Small fibre neuropathy

[andrewdevereau]

submitted on behalf of David Bennett, Professor of neurology and neurobiology, Nuffield department of clinical neurosciences, Uni. of Oxford

For new term requests, please provide us with the following information:

1. Preferred term label

Small fibre neuropathy

2. Synonyms

3. Textual definition (should be understandable even for non-specialists, please include a PubMed ID for relevant articles providing additional information about the suggestion)
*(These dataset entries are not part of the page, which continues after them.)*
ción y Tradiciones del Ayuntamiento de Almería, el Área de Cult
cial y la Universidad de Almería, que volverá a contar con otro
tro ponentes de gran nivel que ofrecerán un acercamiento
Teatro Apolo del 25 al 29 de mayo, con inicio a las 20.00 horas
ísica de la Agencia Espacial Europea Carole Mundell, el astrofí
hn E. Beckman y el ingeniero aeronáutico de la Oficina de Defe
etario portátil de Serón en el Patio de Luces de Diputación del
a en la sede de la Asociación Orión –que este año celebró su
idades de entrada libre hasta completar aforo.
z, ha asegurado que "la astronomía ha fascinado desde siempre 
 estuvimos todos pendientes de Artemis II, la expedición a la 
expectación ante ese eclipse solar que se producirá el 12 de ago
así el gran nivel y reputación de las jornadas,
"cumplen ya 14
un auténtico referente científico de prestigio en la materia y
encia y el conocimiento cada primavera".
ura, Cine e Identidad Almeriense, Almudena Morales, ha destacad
Small fibre neuropathy is characterised by structural injury selectively affecting small diameter sensory and/or autonomic axons. The clinical presentation is dominated by pain. Small fibre neuropathy is defined by symptoms (pain and altered temperature sensibility) in hands and feet, clinical signs (reduced pin prick sensitivity and ability to discriminate warm/cool) of small fibre damage, normal nerve conduction studies, and can be confirmed through the investigations that include lowered intra-epidermal nerve fibre density at the ankle and/or abnormal quantitative sensory testing of thermal thresholds at the foot. PMID: 18524793 PMID: 22641108

4. Parent term (use HPO Browser or OLS)

Sensory neuropathy HP:0000763

5. Which diseases are characterized by this term ? (e.g. Orphanet- or OMIM-id)

OMIM: 133020, 615551, 615552

6. Your nano-attribution (ORCID-id or label, e.g. HPO:probinson (organization:name))

https://orcid.org/0000-0002-1089-1543

[pnrobinson]

This entity is a disease that is characterized by a number of phenotypic features. I have added the ones that overlap with erythromelalgia and I think the remaining features were previously represented in HPO. Please reopen this issue if phenotypic features are missing!